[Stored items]
☆ ☆ ☆ ☆ ☆

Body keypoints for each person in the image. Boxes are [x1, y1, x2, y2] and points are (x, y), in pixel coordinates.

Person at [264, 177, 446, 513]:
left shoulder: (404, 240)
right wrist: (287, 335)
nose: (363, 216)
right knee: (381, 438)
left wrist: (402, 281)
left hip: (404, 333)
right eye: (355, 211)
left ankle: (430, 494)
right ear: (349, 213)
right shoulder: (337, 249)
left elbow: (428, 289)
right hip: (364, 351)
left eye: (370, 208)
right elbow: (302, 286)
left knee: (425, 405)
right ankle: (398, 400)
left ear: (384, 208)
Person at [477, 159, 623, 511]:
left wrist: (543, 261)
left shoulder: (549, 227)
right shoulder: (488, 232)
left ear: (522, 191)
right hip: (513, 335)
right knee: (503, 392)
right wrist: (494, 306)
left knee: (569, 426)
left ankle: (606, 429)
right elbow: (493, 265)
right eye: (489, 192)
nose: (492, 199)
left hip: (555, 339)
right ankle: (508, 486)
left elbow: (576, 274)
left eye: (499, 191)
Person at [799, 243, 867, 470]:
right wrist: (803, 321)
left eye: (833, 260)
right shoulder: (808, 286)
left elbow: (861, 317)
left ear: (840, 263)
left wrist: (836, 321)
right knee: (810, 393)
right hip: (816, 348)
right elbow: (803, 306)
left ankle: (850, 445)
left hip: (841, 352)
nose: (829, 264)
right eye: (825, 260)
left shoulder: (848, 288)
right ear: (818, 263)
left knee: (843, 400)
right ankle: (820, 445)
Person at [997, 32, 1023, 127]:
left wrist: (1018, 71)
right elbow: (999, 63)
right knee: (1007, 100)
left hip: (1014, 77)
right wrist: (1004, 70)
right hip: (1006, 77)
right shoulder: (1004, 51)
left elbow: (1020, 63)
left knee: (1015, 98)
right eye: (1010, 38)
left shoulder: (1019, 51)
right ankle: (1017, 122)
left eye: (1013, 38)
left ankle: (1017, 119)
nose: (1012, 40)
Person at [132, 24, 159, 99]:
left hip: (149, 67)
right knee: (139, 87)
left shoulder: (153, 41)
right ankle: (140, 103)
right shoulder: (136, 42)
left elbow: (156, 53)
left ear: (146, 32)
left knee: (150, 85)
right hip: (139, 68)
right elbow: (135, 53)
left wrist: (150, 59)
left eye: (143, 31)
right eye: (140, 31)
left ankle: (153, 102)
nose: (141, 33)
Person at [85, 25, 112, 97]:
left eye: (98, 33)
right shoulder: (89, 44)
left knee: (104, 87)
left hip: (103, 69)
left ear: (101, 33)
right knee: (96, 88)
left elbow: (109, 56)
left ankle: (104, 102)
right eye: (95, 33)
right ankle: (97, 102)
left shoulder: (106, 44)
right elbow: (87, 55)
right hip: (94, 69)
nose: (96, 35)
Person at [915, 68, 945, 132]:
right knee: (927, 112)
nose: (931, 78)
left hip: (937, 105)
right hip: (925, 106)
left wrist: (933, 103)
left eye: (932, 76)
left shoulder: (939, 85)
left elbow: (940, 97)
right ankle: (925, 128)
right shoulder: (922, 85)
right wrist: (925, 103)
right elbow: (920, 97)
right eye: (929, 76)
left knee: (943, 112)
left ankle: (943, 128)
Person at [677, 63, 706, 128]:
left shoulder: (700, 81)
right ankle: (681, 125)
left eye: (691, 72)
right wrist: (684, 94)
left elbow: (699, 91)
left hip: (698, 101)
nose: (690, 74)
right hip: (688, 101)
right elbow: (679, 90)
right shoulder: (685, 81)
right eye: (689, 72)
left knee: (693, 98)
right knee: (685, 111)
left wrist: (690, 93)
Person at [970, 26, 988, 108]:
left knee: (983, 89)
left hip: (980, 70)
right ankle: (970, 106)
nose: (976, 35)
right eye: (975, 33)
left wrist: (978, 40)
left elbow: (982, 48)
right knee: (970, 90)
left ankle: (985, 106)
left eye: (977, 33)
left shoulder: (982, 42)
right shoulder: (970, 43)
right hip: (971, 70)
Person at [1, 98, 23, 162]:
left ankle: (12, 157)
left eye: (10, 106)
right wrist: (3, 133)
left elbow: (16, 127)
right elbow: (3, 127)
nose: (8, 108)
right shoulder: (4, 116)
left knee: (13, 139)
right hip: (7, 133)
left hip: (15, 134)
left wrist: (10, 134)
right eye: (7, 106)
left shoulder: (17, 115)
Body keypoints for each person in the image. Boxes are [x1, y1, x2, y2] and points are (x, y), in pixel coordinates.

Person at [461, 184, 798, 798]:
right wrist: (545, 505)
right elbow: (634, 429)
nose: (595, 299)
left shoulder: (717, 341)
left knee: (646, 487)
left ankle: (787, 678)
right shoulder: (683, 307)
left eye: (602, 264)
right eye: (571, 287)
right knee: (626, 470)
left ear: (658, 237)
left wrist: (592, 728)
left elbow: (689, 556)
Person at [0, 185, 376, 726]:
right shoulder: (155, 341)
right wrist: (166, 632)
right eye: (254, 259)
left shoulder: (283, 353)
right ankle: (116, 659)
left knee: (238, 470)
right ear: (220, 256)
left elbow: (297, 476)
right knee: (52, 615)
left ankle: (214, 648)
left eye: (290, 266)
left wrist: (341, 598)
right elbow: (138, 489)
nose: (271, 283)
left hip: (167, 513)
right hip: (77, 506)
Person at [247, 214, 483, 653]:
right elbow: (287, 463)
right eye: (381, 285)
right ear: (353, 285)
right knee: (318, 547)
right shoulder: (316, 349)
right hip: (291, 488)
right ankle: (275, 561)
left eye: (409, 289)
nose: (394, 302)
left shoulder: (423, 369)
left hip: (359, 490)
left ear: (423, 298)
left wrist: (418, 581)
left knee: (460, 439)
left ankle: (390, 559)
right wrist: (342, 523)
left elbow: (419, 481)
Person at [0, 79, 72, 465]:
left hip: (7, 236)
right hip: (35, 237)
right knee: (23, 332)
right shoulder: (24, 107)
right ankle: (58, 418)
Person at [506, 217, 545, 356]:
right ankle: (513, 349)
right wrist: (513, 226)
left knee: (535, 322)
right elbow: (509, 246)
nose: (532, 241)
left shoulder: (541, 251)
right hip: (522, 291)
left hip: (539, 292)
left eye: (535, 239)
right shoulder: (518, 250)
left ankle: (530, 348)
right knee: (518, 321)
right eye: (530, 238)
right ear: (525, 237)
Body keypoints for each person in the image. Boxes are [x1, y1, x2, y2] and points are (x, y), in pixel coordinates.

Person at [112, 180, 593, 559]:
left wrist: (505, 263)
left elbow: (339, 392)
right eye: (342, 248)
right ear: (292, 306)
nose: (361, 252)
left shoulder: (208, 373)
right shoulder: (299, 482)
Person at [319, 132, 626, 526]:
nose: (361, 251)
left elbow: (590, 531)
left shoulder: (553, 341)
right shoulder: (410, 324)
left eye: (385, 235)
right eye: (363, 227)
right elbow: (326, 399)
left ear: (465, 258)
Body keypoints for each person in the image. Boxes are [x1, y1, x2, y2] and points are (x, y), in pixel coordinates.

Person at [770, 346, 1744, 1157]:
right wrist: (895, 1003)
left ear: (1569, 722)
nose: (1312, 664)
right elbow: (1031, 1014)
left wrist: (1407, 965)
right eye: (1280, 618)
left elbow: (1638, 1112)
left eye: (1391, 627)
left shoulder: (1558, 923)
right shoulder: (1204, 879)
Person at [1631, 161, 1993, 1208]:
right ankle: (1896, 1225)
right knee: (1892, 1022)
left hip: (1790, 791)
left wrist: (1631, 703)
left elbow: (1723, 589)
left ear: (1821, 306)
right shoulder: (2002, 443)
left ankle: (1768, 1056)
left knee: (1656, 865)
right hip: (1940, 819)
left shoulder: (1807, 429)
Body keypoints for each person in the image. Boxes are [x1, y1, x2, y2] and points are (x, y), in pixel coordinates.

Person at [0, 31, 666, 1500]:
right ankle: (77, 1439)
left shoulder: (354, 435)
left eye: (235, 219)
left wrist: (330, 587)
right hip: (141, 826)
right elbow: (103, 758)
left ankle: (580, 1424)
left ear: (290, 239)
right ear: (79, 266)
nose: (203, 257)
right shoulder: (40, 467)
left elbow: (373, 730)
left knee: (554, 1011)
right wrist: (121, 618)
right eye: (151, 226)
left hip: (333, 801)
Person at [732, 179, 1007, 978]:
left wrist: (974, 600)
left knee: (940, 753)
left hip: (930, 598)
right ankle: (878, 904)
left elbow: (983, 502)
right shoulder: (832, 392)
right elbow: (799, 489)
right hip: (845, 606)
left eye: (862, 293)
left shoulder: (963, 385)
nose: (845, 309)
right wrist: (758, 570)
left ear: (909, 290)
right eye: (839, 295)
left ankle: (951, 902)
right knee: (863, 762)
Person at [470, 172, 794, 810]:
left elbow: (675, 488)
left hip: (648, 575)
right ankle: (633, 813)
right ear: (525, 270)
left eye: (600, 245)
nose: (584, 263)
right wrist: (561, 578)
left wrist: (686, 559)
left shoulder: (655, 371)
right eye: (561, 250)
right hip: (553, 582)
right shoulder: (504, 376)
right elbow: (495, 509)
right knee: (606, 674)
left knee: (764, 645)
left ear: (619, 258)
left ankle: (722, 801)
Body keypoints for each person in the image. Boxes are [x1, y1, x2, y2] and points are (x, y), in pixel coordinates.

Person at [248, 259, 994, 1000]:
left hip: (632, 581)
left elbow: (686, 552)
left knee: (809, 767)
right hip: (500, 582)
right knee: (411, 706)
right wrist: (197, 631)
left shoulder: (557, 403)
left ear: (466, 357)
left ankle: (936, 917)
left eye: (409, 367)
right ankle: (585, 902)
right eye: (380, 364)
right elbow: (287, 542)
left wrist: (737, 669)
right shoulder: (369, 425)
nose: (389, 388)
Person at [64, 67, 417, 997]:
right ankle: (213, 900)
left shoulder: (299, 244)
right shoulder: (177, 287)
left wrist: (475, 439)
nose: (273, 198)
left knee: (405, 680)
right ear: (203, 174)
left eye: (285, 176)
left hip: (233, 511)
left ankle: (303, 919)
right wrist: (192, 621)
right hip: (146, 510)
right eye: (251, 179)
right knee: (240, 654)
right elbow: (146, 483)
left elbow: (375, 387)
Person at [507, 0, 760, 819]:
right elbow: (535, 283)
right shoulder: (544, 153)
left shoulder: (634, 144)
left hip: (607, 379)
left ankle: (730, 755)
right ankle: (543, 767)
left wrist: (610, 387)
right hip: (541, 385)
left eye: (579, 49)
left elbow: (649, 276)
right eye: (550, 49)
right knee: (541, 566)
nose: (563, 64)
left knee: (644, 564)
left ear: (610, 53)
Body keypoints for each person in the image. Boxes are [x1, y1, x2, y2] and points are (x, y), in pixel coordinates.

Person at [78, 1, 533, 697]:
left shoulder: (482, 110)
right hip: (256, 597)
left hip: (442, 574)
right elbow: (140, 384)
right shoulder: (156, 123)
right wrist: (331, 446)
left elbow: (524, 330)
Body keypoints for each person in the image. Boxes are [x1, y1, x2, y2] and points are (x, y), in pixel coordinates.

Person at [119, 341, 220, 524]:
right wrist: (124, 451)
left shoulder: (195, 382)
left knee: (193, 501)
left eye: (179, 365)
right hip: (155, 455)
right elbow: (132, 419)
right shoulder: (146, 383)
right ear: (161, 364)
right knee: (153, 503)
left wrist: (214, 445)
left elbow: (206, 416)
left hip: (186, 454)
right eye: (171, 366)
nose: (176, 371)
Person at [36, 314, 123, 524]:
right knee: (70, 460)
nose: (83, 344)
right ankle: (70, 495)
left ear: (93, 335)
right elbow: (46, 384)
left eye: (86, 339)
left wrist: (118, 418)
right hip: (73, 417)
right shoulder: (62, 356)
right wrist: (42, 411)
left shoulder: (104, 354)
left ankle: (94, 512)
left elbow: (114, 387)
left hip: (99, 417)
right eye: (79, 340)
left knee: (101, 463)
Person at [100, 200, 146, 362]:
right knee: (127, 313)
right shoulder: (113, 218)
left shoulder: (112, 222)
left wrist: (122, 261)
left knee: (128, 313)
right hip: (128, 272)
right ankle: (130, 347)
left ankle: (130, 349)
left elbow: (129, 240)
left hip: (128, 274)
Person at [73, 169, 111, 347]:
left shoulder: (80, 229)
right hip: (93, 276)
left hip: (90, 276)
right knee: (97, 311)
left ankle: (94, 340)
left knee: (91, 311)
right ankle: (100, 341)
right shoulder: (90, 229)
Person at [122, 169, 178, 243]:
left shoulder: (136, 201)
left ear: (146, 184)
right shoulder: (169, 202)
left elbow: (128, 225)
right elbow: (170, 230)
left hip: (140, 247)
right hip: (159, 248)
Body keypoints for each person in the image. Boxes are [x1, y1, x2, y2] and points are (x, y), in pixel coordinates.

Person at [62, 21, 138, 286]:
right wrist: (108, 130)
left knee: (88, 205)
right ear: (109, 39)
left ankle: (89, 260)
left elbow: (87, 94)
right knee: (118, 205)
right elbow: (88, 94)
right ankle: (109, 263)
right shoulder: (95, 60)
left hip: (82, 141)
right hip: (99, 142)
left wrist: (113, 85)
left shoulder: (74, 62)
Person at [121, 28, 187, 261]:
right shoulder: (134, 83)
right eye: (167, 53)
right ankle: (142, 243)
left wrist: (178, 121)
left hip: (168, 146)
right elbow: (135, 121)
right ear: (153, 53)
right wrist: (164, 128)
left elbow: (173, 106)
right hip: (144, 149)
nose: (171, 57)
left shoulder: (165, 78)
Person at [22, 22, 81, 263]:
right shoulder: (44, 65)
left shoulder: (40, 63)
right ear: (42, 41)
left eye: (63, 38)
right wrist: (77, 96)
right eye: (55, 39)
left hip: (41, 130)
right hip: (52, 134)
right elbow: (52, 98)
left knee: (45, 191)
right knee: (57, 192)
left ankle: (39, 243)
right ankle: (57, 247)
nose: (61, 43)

☆ ☆ ☆ ☆ ☆

## WORK TASK
In the data above, find the line with "left shoulder: (423, 369)" and the line with "left knee: (535, 322)". Retype both, plus every line between them, exactly.

## RESPONSE
left shoulder: (423, 369)
left hip: (359, 490)
left ear: (423, 298)
left wrist: (418, 581)
left knee: (460, 439)
left ankle: (390, 559)
right wrist: (342, 523)
left elbow: (419, 481)
Person at [0, 79, 72, 465]:
left hip: (7, 236)
right hip: (35, 237)
right knee: (23, 332)
right shoulder: (24, 107)
right ankle: (58, 418)
Person at [506, 217, 545, 356]:
right ankle: (513, 349)
right wrist: (513, 226)
left knee: (535, 322)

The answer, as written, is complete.